A New York Times headline describes a second-quarter lockdown statistic as "A Collapse That Wiped Out 5 Years of Growth, With No Bounce in Sight" That means the author, Ben Casselman, has gone on record predicting real GDP in the third and fourth quarters will be no higher than in the second. He somehow neglected to cite a single economist to confirm this no-growth forecast, but that omission is easily remedied.

The Blue Chip Forecasters predict the economy will grow at a 17.7% pace in the third quarter. Over 60 Wall Street Journal forecasters likewise predict a 15.2% bounce in sight.
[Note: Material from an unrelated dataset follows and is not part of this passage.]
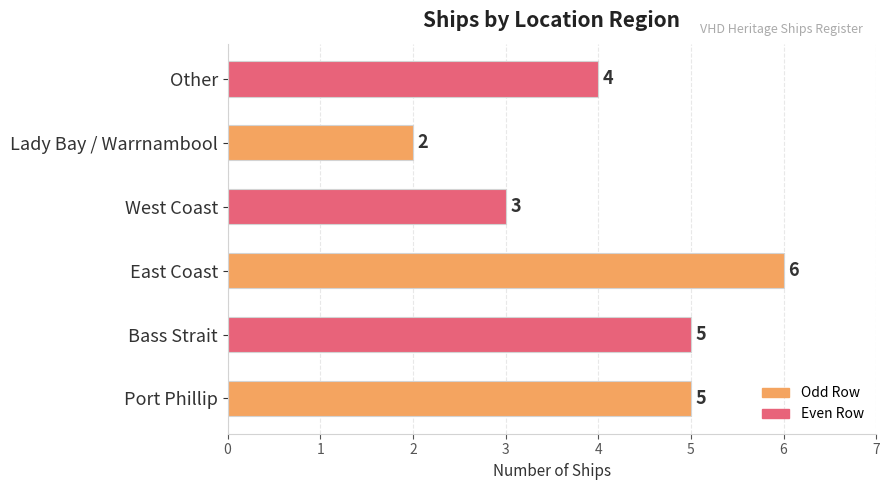

At which category does the chart reach its peak across all series?

East Coast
Mr. Cassleman prefers to rest his "no bounce" argument on historical hyperbole:

"The economic collapse in the second quarter was unrivaled in its speed and breathtaking in its severity. . . . The only possible comparisons in modern American history came during the Great Depression and the demobilization after World War II, both of which predated modern economic statistics."

Actually, the author's own graph shows no significant recession after World War II ended. And thoroughly modern federal statistics do exist to show that real GDP fell by 12.9% in 1932 - for a whole year, not a single quarter. Cassleman confounds such an annual change with an "annualized" but ephemeral three-month change (that annualized 32.9% drop being 9.5% per quarter multiplied times four quarters, albeit with adjustments).

Many states deliberately shut own vast sections of their economy during the second quarter. Workers were not allowed to work, producers not allowed to produce, musicians not allowed to make music. A larger share of productive activity has since ceased being treated as criminal activity, but quite a lot still is.

When the dust from all this political wreckage settles, the economy for 2020 as a whole may well end the year 6-7% smaller than last year. Yet that would certainly not wipe out five years of growth. And, as economic forecasters clearly know, there is plenty of "bounce in sight" from now on if federal and state governments will simply get out of the way and let it happen.